Sunday, October 4, 2015

The Measure of Love

IF YOU LOVE ME KEEP MY COMMANDS | image tagged in bible | made w/ Imgflip meme maker

It came up again today, in the pastor's sermon.  A theme of Jesus that we can't overlook.  The way he lets us know how to measure our love for him.  The sermon was about vision for our church, and the pastor started  with the Great Commission from Matt. 28:18-20.

Jesus came to them and said:
I have been given all authority in heaven and on earth!  Go to the people of all nations and make them my disciples. Baptize them in the name of the Father, the Son, and the Holy Spirit,  and teach them to do everything I have told you. I will be with you always, even until the end of the world.

It's that phrase--"teach them to do everything I have told you".  

Jesus also said, "If you love me, keep my commands" and "whoever has my commands and keeps them, is the one who loves me".

Many will say they love Jesus. They desire to emulate his compassion and do the good works that he did.  They want to extend generous grace and God's love to mankind. Remembering Christ's mission to love the least of these, they passionately seek justice for those who have been wronged and try never to offend those who are different from themselves.  I have much to learn from those who pour themselves into helping the alien and advocating for hurting and disadvantaged groups of people.  May my actions reflect Christ's care for the people he created and loves deeply.

Yet, my heart knows there is a difference in the Jesus presented as only loving and kind with the reality of Jesus Christ in Scripture who is the perfect blend of grace and truth.  If we love Jesus, then he says the proof is in the way we obey his commands and do everything he has told us.  We all know this doesn't mean perfection, but when have you last measured your love for him, by how much you want (it starts with desire) to do all that he said? And how do you know you are doing it unless you know what he said? We have a record of his teaching, and we have a record of the history of the God who began his story with mankind before Jesus came to live among us. Jesus is the exact representation of his Father God, so to get a fuller picture of Jesus we can read all of Scripture to know what he and God both want us to know about how to live as his people.

I come from a wonderful legacy of faith.  Did my parents do it all right? No. Were there years I struggled with the legalism that the faith message came packaged in? Yes. So what kept me committed to continue to pursue my faith and to the urgency to keep passing it on to the next generation?  Why didn't I throw the baby of loving God and following Christ, out with the bath water of legalism and stingy grace?  I believe it was because of seeing vulnerable, honest-to-goodness (honest need turned to goodness because of God's mercy and faithfulness to those I was watching and learning from) folks who turned to God in their failures, humbly accepted their losses and circumstances, all while believing in a powerful God who could work everything out for good.  They proved him trustworthy as they counted on him to help and strengthen them always. And their mouths weren't afraid to talk about it.

---*---

:: PROBLEMS TO WORK ON ::
1. Write out the part of the post on the measure of love that begins at the words "Jesus came to them" and stops after "of the world.".
2. Carry on the post on the measure of love from its last sentence.

:: RECORDS ::
---*---

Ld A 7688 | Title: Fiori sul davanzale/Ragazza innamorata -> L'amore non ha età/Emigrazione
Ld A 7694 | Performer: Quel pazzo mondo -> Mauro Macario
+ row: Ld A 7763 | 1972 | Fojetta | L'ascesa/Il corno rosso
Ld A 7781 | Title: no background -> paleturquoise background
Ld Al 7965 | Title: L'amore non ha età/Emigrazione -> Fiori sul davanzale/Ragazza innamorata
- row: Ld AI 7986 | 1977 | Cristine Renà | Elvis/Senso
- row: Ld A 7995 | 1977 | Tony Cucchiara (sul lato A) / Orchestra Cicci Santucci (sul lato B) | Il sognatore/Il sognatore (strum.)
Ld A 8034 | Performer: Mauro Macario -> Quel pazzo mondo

---*---

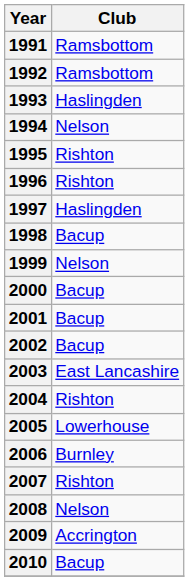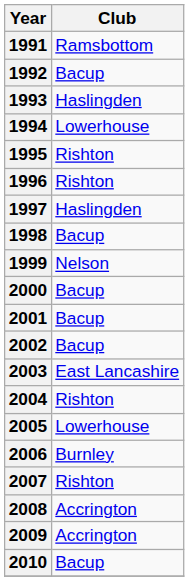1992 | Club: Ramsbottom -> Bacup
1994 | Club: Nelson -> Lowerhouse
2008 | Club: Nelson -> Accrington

---*---

:: SOLVED TASKS ::
1.
Jesus came to them and said:
I have been given all authority in heaven and on earth!  Go to the people of all nations and make them my disciples. Baptize them in the name of the Father, the Son, and the Holy Spirit,  and teach them to do everything I have told you. I will be with you always, even until the end of the world.

2.
I heard my parents pray out loud. They could quote scripture and taught me the importance of memorizing 
God's word and how it's tucked-away presence in my heart could keep me from sinning. I have a sweet black and white photograph of my brother and me in our pajamas, sitting in Daddy's lap, listening to him read the big children's Bible story book to us. The Bible was front and center in our house.  Like the height growth chart Dad created on the lintel of the basement door, we measured our spiritual progress with our backs firmly pressed against the Words that we lived and breathed.

Later I criticized the parts of my past that seemed like religiosity to me. What did I and my siblings really gain from a devotional reading at the supper table every night, where Mom often nodded off to sleep while Dad read? There had to be a better way!  

I don't remember all that my husband and I did to install a similar practice into our home; it wasn't consistent and we tried different methods, but our aim was to emphasize the habit of setting aside time to get personal with God and his Word. Now, looking back, the lasting inheritance that I "caught" from what my parents taught, was their love for a real, indwelling God and their deep desire to know and please him. 

Randy Alcorn's blog post last week addresses some of what I'm trying to process.  He had pastored a church in the 70s for 13 years.  When asked what he would do differently now as a pastor  he said he would set up classes and small groups to systematically study the Bible, on a continuing basis.  His reason:

"The reason I said this is because over nearly four decades in my church (a church that has always taught and emphasized God’s Word), I’ve seen a noticeable, even startling, reduction in the average person’s grasp of biblical truth. It’s possible for someone to hear Bible-based sermons while at the same time they’re adopting a worldview that is less and less biblical. This happens because most church people spend very little time studying God’s truth during the week. Compare the time spent reading Scripture and great books that teach biblical truth versus the amount of time spent watching television and reading social media that exemplify not only a non-Christian worldview but often an anti-Christian worldview. What chance does one 30 to 40 minute sermon a week have, no matter how biblical, when it must fight off and correct 30 to 40 hours of worldview that’s contrary to Scripture and the Gospel of God’s grace?"

It's tempting for me to feel safe somehow from this kind of apostasy, because I have such a firm foundation. I know the Bible.  I can recognize non-Christian world view.  Those voices won't effect me.  Yet, I feel the allurement of what this present day world has to offer.  I like my electronic gadgets.  I like watching good material on Netflix.  I like pleasing my senses whether shopping, reading or eating.  As I drove down the food row strip in our town recently, my mouth watered while reading the signs and window ads that jostled for my attention; the new ice-cream flavor, yummy milkshake pictures, juicy hamburgers, and layered desserts prominently featuring chocolate! We are a people with rich choices of every kind.  How do we stay centered on the call to not become distracted with this world and to stay self-disciplined?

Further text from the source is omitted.